Adjust submission rate based on queue load:
import requests
import time

def adaptive_bulk_submit(urls, job_type="spiderSite", auth_token=""):
    """Submit jobs with adaptive rate limiting based on queue load"""
    submit_url = "https://spideriq.di-atomic.com/api/v1/jobs/submit"
    stats_url = "https://spideriq.di-atomic.com/api/v1/system/queue-stats"
    headers = {"Authorization": f"Bearer {auth_token}"}

    for i, url in enumerate(urls):
        # Check queue stats every 10 jobs
        if i % 10 == 0:
            response = requests.get(stats_url)
            stats = response.json()

            queue_key = job_type.lower().replace("spider", "spider_")
            queued = stats["queues"][queue_key]["queued"]

            # Adjust delay based on queue size
            if queued < 20:
                delay = 0.1  # Fast submission
            elif queued < 50:
                delay = 0.5  # Moderate
            else:
                delay = 2.0  # Slow down

            print(f"Queue size: {queued}, Using delay: {delay}s")
        else:
            delay = 0.1

        # Submit job
        response = requests.post(
            submit_url,
            headers=headers,
            json={"url": url, "job_type": job_type}
        )

        if response.status_code == 201:
            job = response.json()
            print(f"✓ Submitted {i+1}/{len(urls)}: {job['job_id']}")
        else:
            print(f"✗ Failed {i+1}/{len(urls)}: {response.json()['detail']}")

        time.sleep(delay)

# Usage
urls = ["https://example.com/page1", "https://example.com/page2", ...]
adaptive_bulk_submit(urls, "spiderSite", "<your_token>")

Alert on Queue Backlog

Monitor for queue backlogs:
import requests
import time

def monitor_queue_backlog(threshold=100, check_interval=60):
    """Alert when queue backlog exceeds threshold"""
    url = "https://spideriq.di-atomic.com/api/v1/system/queue-stats"

    while True:
        response = requests.get(url)
        stats = response.json()

        total_queued = (
            stats["queues"]["spider_site"]["queued"] +
            stats["queues"]["spider_maps"]["queued"]
        )

        if total_queued > threshold:
            print(f"⚠️  ALERT: Queue backlog at {total_queued} jobs (threshold: {threshold})")
            # Send alert via email/Slack/etc
            send_alert(f"SpiderIQ queue backlog: {total_queued} jobs")

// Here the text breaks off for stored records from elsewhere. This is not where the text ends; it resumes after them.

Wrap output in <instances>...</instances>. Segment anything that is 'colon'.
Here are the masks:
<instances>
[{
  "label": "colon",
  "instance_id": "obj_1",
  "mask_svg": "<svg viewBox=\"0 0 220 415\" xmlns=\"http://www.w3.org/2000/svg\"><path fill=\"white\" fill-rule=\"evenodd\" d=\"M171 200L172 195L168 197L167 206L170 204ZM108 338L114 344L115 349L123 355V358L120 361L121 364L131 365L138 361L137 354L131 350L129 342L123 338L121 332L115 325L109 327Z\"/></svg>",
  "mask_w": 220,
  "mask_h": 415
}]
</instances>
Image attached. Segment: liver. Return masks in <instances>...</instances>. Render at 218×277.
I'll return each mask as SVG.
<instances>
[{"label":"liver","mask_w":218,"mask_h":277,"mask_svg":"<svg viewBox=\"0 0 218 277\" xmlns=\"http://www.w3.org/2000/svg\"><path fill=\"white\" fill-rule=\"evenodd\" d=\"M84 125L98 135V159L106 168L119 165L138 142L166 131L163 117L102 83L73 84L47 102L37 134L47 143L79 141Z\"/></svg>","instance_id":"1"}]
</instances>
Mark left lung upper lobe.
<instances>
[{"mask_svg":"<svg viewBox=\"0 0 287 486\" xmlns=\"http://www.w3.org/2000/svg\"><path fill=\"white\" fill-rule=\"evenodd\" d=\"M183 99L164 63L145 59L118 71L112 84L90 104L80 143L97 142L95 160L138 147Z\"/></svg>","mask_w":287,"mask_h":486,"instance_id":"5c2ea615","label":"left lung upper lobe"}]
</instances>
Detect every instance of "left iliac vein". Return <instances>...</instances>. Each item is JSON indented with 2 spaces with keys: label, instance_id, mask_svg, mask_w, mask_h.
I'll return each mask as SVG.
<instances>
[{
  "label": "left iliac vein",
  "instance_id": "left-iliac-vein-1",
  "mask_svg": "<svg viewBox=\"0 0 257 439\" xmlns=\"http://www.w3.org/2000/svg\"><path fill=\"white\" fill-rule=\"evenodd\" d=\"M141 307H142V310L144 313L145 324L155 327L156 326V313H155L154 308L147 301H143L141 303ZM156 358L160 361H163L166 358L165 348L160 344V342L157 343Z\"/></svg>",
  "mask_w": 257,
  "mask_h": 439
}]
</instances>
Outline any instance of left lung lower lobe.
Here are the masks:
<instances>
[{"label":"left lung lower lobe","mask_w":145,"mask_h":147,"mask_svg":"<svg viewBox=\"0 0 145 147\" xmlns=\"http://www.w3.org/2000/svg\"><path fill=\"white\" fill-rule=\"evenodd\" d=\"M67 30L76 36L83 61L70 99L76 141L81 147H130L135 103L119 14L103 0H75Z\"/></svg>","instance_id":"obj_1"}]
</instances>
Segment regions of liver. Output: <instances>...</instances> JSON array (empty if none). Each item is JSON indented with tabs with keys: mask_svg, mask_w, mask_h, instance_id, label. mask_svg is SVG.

        time.sleep(check_interval)

Understanding the Metrics

Queue Metrics

  • queued - Jobs waiting to be processed
  • processing - Jobs currently being worked on
  • total - Sum of queued + processing

Worker Metrics

  • active - Workers currently processing jobs
  • idle - Workers available but not processing
  • total - All workers connected to queue

Processing Metrics

  • jobs_last_hour - Throughput in the last 60 minutes
  • jobs_last_24h - Daily throughput
  • avg_processing_time - Mean time to complete a job
  • current_rate - Real-time processing speed (jobs/min)

Performance Indicators

Low queue load: < 20 jobs queued - Submit jobs freely
Moderate load: 20-50 jobs queued - Consider spreading submissions
High load: > 50 jobs queued - Wait or reduce submission rate

Best Practices

Check before bulk operations: Always check queue stats before submitting large batches of jobs.
Monitor processing rate: If current_rate is low and queue is growing, workers may be experiencing issues.
Use for capacity planning: Historical data (jobs_last_24h) helps plan scaling needs.